Seven year old Hannah was born with Down's Syndrome but up until just before her second birthday she was fit and healthy and progressing well. Then she was diagnosed with Leukaemia and underwent intensive chemotherapy which left her with cardiomyopathy, a condition where the heart's function is impaired. In Hannah's case the left side of her heart was enlarged and not beating as powerfully as it should.
It was diagnosed in May and in July Hannah suffered severe heart failure and the only option available was a heart transplant. Thankfully things had changed from previous years and the fact that Hannah had Down's Syndrome was not a factor in the assessment for transplantation so she was placed on the organ waiting list. After waiting four months for a heart, a donor became available but during the night when things were being planned and co-ordinated, Hannah was taken ill and the operation was cancelled. By the end of that day Hannah was in a medically induced coma and on a life support machine (ECMO) which she would need to be on until another donor organ became available.

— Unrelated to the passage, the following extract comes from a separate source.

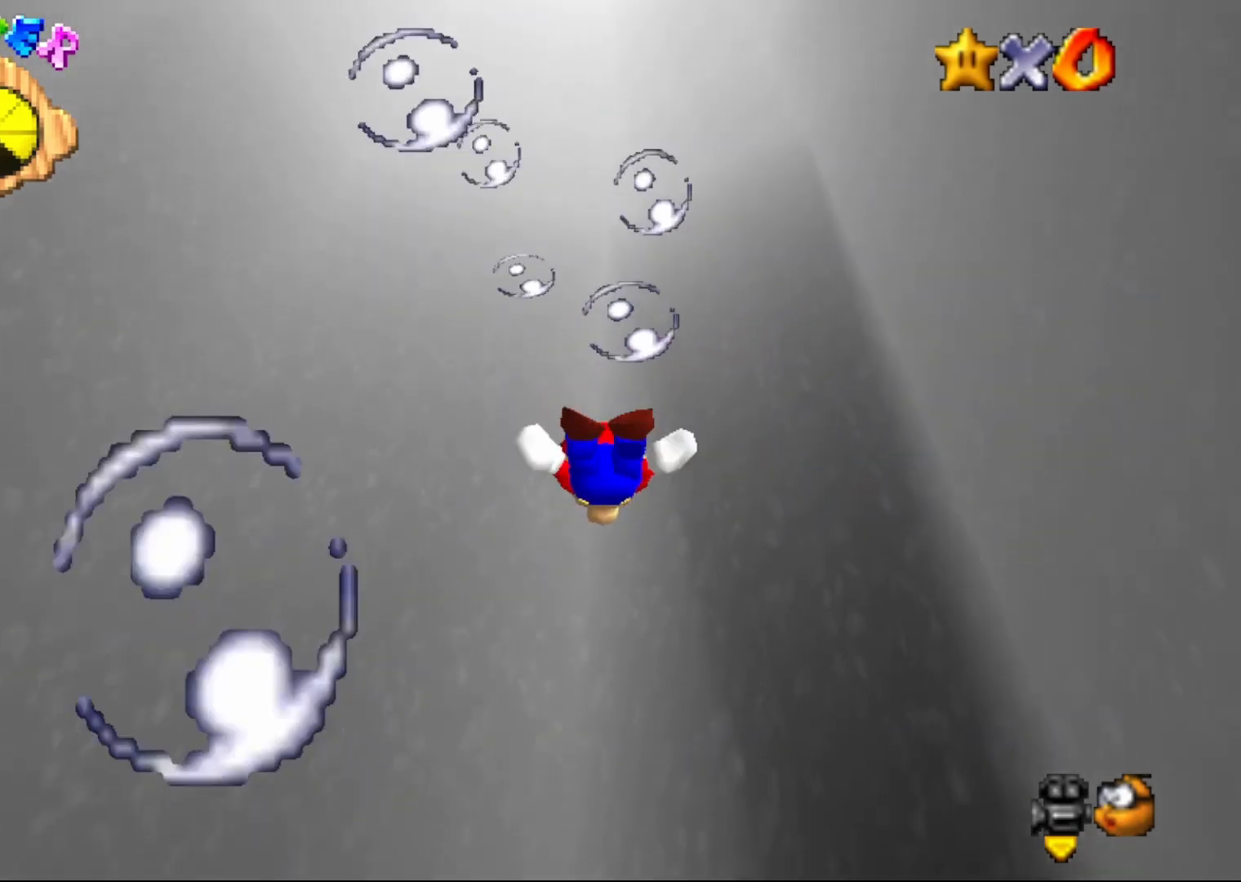
{"buttons": [], "left_stick": "down-right", "events": [[83, "A", "up"], [117, "A", "down"], [117, "left_stick", "center"], [400, "A", "up"], [433, "left_stick", "down-right"]]}
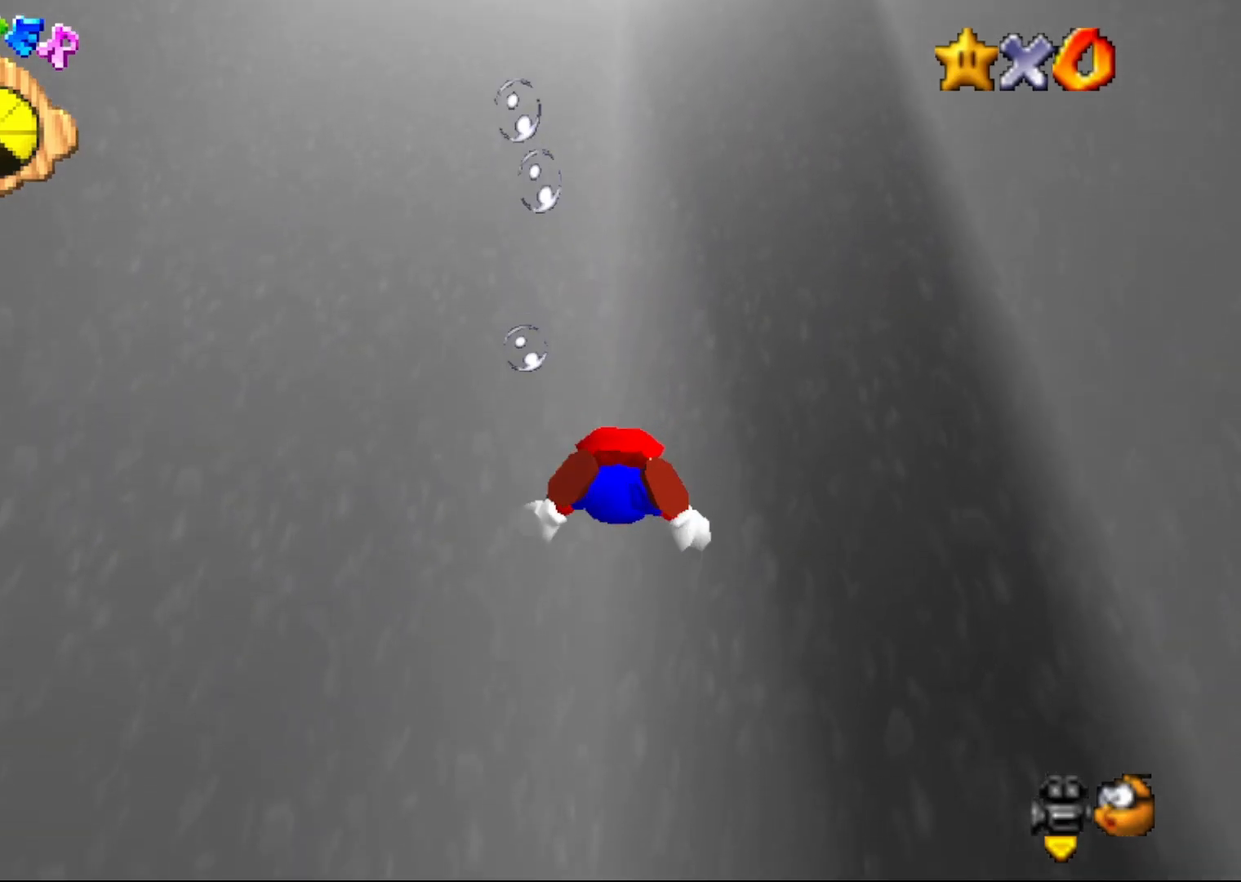
{"buttons": ["A"], "left_stick": "down-right", "events": [[150, "A", "down"]]}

However, there is a limit to how long someone can be on ECMO and Hannah’s time on it was not good, she suffered a pulmonary hemorrhage, her lungs filled with blood and blood was running down the ventilator tube. The Freeman Hospital where Hannah was being treated was pioneering the use of artificial hearts that operate outside of the body, called Berlin Hearts and her parents were desperate for Hannah to have one so she could have a better quality of life. They wanted to see her awake and also saw this as a way of providing a longer bridge to transplant, because the survival time on a Berlin Heart is much longer than on ECMO.
When Hannah was fitted with the Berlin Heart the operation did not go well, as afterwards they were unable to get her off the heart and lung bypass machine. The surgeons told her parents they believed it would be kinder to let her go, but not prepared to accept that, her parents asked them to keep her on bypass overnight and try again in the morning. The surgeons agreed but said there was no chance of her surviving and that she would die within minutes of the by-pass machine being switched off, however Hannah proved them wrong and held her own and stabilised over the course of the day.
Finally after eight months, Hannah got her donor heart and became only the second child in the UK with Down's Syndrome to have a heart transplant.